** Extrait proposé **
####

Témoignage d’un jeune cairannais
À Cairanne nous fûmes « libérés » par la Résistance française. Ce fut un enthousiasme indescriptible. Tout le village était présent pour accueillir les défilés glorieux des FFI
et F.T.P.F. (les Forces françaises de l’intérieur et les francs-tireurs et partisans français). Ces derniers étant recrutés à partir de l’organisation spéciale (O.S.)
du parti communiste. Ils étaient souvent encadrés par d’anciens volontaires des brigades internationales de la guerre civile d’Espagne et comptaient dans leurs rangs
de nombreux anciens combattants espagnols réfugiés en France.
Au café, chez Ludovic Manifacier, les Cairannais exaltaient leur joie, on embrassait les jeunes libérateurs et le vin coulait à flot. C’était la fête, une buvette avait été
improvisée à l’extérieur ainsi qu’une estrade sommaire sur laquelle montèrent deux ou trois musiciens. La place était décorée de lampions multicolores et de banderoles de
bienvenue. Il y avait aussi des drapeaux français et même américains. Guirlandes et accessoires du 14 juillet avaient été sortis pour la circonstance.
Tout le monde dansa sur la place dans ce bal populaire de la libération emporté par la joie et les airs entrainants de l’accordéon et des cuivres. Les filles et les femmes
tournoyaient et se trémoussaient dans les bras des vainqueurs et des paysans avinés. Les enfants se mélangeaient à la foule sautillant et criant. Les jeunes gens ébauchaient
les premiers pas du rythme syncopé du swing.

####

** Données sources **
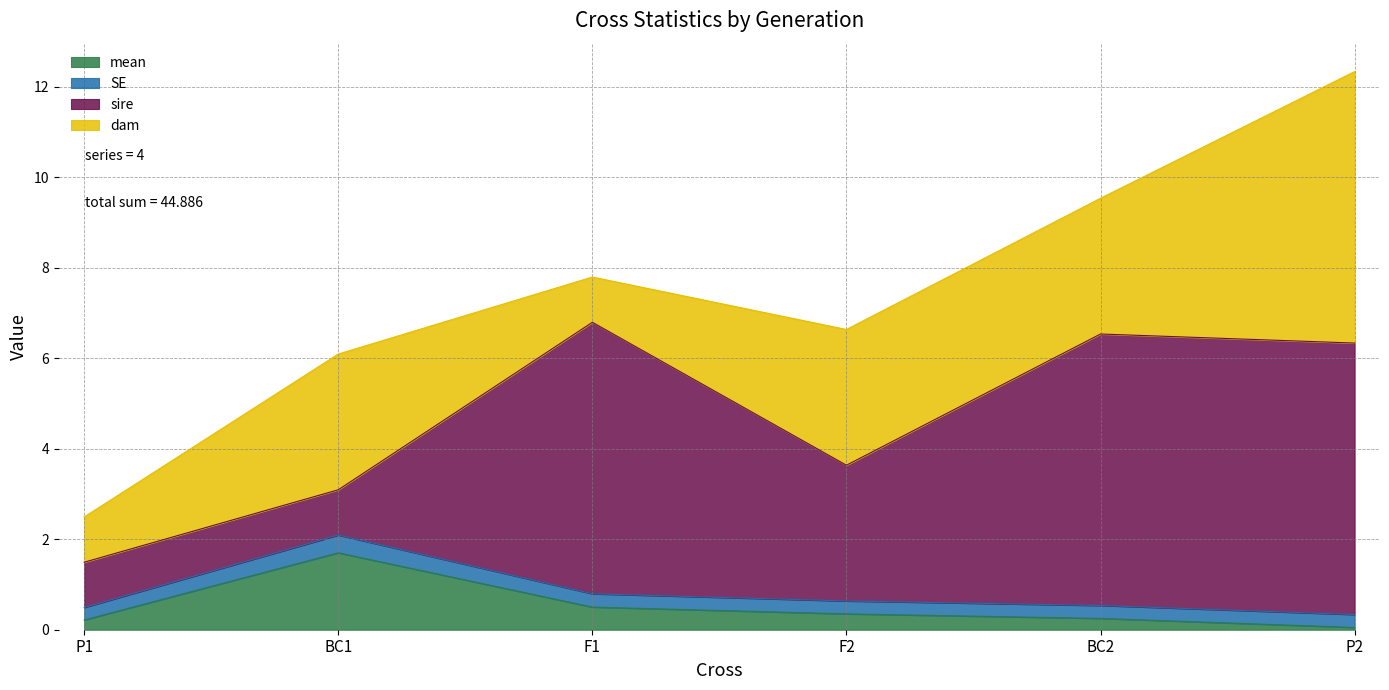

At which category is the sum across all series the highest?

P2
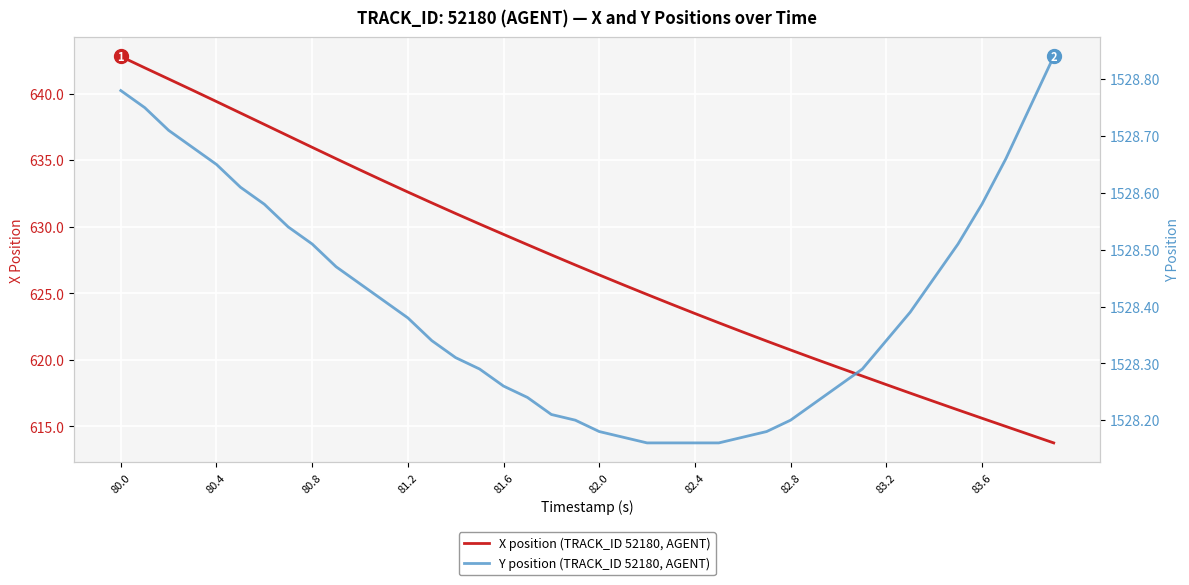

What are all the series names shown in the legend?

X position (TRACK_ID 52180, AGENT), Y position (TRACK_ID 52180, AGENT)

####

** Exercices **
1. Répondez à ces questions sur le témoignage :
(a) Par qui Cairanne fut-elle « libérée » ?
(b) Chez qui se trouvait le café où les Cairannais exaltaient leur joie ?
(c) Quels instruments jouaient les airs entraînants du bal ?
2. Résumez le témoignage en deux phrases.
Les lignes ne servent à rien pour ces exercices.

** Corrigé **
1.
(a) Par la Résistance française.
(b) Chez Ludovic Manifacier.
(c) L'accordéon et les cuivres.

2. Libérés par la Résistance française, les Cairannais accueillirent avec enthousiasme les défilés des FFI et des F.T.P.F. La fête se tint au café de Ludovic Manifacier et sur la place décorée, où tout le monde dansa au bal populaire de la libération.